3. Topical Medication Methods For localized rashes, topical medications can be selected for treatment. The principle is to primarily use keratolytic agents and cytostatic agents. In the stage of progress, strongly irritating topical medications should not be used to avoid inducing erythroderma.
(1)Anthralin It can inhibit the proliferation of epidermal cells and has certain efficacy in the topical treatment of psoriasis. Clinically, 0.1–1% anthralin ointment, paste, or emulsion is commonly used. The main side effect is skin irritation, and it should not be applied to rashes in the genital area. Anthralin preparations can also darken the skin and stain clothing.
(2)Corticosteroids They have anti-mitotic effects. Clinically commonly used ones include fluocinolone acetonide and clobetasol ointment or cream, which have good short-term efficacy for psoriasis. The main side effects include skin atrophy, hypertrichosis, and telangiectasia with long-term topical use.
(3)Calcipotriol It is an active metabolite of vitamin D2 and an analog of calcitriol. It was the world's first new drug for psoriasis launched in 1991. This Yaodui has a strong regulatory effect on keratinocyte differentiation and proliferation. Calcipotriol ointment (50μg/g) is effective and safe for treating grade I or grade II psoriasis.
(4)Methotrexate Cream Methotrexate (MTX) has confirmed efficacy in treating psoriasis, but its side effects are significant. Zhang Guoyi et al. abroad treated 54 cases of refractory psoriasis with 0.1% methotrexate cream while monitoring serum MTX concentrations. The methotrexate treatment group had an effective rate of 83.3%, with no detectable MTX in the serum and no significant systemic side effects. The results indicate that topical 0.1% methotrexate cream is effective in treating psoriasis.
4. Other Therapies Depending on the condition, appropriate options include mineral baths, Chinese medicinals baths, tar bath-ultraviolet triple therapy, and photochemotherapy.
Based on the clinical manifestations of this disease, especially the characteristics of the rash and the features of histopathology, the diagnosis is generally not difficult.
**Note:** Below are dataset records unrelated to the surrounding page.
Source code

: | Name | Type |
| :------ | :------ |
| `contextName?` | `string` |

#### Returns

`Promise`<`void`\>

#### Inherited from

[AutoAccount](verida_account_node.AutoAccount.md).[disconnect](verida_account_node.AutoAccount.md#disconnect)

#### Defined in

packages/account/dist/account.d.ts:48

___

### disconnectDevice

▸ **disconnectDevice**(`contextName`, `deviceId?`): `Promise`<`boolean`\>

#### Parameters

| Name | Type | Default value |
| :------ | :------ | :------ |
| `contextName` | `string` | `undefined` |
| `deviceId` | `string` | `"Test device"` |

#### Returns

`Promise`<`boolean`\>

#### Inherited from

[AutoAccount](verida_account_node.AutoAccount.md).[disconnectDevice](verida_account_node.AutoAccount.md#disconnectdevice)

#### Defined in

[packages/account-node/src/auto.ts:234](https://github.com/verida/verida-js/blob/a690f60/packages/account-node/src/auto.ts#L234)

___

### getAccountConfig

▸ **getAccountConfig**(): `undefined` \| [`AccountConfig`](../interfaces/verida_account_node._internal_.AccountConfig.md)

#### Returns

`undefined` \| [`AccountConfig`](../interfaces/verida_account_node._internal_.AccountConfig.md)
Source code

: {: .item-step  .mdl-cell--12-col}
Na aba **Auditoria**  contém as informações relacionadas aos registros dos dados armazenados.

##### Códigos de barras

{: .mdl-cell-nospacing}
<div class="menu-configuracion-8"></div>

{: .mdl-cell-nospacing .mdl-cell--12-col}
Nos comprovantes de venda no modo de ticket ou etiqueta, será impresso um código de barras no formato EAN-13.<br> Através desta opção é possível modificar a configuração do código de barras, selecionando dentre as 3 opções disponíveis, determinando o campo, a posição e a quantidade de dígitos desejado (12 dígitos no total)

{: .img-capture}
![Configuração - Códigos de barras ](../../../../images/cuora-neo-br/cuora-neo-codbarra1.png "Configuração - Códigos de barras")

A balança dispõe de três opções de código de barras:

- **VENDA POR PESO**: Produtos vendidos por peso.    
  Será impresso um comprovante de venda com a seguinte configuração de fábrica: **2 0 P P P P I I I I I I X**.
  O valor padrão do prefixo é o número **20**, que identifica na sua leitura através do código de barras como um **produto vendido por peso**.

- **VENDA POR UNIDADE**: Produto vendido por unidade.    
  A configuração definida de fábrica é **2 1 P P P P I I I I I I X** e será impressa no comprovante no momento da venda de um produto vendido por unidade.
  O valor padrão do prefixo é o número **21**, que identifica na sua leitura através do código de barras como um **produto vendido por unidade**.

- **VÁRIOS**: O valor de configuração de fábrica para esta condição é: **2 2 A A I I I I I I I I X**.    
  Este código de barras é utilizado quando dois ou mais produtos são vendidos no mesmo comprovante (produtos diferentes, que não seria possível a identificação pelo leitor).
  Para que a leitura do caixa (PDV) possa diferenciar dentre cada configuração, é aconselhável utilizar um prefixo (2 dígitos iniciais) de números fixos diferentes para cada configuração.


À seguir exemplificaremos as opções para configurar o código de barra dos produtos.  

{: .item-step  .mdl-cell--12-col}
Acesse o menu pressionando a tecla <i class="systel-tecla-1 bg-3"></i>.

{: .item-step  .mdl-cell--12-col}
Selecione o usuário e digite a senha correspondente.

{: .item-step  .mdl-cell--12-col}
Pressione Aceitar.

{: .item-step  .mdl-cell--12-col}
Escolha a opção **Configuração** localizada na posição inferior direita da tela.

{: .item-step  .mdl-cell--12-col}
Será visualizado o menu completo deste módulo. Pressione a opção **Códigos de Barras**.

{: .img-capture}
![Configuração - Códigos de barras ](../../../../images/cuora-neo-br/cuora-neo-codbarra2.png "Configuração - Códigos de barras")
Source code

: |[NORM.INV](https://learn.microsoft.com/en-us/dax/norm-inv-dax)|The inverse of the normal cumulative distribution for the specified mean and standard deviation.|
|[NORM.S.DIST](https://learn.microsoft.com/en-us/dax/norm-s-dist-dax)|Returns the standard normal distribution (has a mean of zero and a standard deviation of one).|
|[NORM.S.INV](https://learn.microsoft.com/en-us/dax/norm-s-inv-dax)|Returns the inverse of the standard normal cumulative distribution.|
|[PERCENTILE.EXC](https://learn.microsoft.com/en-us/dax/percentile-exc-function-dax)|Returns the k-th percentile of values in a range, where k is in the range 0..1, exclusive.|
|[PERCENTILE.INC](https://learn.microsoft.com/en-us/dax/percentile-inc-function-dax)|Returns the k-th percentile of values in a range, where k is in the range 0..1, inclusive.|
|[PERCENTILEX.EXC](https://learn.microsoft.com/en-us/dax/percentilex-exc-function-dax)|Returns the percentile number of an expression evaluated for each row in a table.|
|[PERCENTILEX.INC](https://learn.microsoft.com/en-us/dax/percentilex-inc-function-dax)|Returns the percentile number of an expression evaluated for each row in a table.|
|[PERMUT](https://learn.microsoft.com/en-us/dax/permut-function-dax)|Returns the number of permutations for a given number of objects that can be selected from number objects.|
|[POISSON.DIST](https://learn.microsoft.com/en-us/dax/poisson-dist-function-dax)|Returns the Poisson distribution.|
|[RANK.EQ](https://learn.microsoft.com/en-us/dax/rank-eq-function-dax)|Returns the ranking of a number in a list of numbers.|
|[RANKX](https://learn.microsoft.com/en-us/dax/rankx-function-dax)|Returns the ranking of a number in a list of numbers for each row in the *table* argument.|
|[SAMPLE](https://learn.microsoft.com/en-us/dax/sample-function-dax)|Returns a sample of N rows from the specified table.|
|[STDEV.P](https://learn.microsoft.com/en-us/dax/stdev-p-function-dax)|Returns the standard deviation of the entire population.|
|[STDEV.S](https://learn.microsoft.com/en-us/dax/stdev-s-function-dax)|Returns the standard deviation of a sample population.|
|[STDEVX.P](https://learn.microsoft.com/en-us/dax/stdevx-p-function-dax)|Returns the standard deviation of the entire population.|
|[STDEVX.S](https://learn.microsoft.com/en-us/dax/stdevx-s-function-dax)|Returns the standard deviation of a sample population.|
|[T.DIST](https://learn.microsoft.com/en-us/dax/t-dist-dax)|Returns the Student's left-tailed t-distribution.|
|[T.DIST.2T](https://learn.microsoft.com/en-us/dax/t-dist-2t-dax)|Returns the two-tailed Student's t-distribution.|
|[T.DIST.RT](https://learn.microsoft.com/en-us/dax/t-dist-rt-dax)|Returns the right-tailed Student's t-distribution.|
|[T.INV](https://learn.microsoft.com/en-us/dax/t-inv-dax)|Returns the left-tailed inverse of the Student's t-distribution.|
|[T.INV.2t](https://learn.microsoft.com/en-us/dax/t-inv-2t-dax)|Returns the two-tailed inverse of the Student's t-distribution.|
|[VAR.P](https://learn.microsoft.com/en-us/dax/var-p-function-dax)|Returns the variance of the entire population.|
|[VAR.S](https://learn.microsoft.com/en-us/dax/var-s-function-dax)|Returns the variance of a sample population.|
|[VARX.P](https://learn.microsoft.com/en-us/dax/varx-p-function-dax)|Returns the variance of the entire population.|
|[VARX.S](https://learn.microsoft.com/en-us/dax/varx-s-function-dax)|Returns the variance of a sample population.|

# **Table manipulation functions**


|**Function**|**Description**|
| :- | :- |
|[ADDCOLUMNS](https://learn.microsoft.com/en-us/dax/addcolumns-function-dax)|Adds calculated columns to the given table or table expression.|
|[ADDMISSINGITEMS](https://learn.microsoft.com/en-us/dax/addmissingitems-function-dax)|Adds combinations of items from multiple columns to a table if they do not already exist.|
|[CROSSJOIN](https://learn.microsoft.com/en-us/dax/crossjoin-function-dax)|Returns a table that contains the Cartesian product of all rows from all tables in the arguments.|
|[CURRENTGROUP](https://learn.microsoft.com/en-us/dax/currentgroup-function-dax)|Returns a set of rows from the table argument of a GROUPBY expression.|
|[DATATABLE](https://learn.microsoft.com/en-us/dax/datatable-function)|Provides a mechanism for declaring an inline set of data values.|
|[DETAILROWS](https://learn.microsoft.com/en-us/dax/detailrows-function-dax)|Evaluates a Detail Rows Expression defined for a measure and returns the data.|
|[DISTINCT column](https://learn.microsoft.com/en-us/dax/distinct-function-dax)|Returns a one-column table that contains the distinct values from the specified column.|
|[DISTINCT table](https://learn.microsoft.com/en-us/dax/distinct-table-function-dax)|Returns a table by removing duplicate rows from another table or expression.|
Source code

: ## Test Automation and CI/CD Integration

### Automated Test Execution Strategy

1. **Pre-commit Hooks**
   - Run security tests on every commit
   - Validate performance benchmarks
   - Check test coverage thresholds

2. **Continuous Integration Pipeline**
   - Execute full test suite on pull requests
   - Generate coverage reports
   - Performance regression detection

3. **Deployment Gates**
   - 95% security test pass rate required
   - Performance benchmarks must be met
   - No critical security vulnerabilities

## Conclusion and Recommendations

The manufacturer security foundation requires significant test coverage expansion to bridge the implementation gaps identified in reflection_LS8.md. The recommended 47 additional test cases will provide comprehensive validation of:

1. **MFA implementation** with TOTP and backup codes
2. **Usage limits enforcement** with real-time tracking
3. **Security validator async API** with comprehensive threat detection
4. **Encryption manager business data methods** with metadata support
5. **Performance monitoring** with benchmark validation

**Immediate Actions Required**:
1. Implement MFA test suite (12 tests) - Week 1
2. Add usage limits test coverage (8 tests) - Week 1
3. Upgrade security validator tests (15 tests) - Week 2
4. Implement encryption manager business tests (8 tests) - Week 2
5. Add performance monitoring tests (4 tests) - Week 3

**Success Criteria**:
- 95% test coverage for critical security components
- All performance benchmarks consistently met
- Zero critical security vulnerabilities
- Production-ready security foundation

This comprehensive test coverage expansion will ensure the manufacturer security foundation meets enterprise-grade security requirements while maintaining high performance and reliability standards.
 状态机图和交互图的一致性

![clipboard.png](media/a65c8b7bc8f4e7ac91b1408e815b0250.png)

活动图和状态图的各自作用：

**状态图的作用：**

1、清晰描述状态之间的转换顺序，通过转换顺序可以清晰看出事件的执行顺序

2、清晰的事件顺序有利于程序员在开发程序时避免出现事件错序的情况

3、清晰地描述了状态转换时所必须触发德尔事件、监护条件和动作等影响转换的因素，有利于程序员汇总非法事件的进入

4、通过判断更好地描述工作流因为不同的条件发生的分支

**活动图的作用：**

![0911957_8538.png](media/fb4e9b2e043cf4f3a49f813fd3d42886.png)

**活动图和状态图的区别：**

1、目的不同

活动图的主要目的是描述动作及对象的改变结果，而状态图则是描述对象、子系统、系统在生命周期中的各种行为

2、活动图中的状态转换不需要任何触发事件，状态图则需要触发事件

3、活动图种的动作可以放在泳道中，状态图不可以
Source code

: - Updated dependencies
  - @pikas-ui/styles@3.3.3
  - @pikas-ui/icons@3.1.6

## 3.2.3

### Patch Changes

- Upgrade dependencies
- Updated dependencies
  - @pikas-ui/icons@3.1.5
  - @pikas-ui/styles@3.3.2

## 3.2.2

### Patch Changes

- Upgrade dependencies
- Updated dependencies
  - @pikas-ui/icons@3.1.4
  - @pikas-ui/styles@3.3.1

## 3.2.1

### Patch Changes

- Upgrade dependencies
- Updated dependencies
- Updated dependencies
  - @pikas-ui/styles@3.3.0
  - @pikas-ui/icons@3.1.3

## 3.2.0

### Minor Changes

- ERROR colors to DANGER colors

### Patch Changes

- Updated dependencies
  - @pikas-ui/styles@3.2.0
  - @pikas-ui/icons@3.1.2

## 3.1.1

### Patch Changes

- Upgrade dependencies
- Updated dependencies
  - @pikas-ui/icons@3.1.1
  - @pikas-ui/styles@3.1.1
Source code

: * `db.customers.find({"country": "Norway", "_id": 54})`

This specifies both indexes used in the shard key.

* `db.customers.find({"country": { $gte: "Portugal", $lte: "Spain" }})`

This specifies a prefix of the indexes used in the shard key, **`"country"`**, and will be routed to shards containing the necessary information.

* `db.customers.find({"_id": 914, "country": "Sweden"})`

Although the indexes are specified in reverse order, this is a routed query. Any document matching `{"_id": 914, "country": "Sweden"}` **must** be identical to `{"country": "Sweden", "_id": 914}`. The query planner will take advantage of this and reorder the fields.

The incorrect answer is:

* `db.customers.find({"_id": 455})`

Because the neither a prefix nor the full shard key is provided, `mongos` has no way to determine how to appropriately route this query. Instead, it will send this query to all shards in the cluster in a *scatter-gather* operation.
However, it should be differentiated from the following diseases.
1. Seborrheic dermatitis: The edges of the lesions are indistinct, with mild basal infiltration. The scales on the rash are bran-like, and there is no Ausspitz sign. Seborrheic dermatitis on the scalp is often accompanied by alopecia areata, and the hair does not appear in tufts.
2. Pityriasis rosea: The lesions mainly occur on the trunk and proximal limbs, with the long axis of the rash aligned with the skin lines. The scales are fine and thin. The course is short, and recurrence after healing is rare.
3. Lichen planus: The lesions mostly occur on the limbs, presenting as purple-red, polygonal, flat papules with a waxy sheen. Wickham's striae may be visible. Oral lesions are common, and there is often varying degrees of cutaneous pruritus. The histopathology is distinctive.
4. Pityriasis rubra pilaris: The lesions mostly occur on the extensor surfaces of the limbs. In the early stage, they are follicular keratotic papules, and in the advanced stage, follicular keratotic papules can still be seen around the patchy lesions. Particularly, the follicular keratotic papules on the first phalanges are characteristic of this disease. The lesions are covered with fine scales that are difficult to peel off. It is often accompanied by hyperkeratosis of the palms and metatarsus.
5. Parapsoriasis: The lesions are covered with fine scales, without multilayered scales, no thin membrane phenomenon, no Auspitz sign, and mostly no subjective symptoms.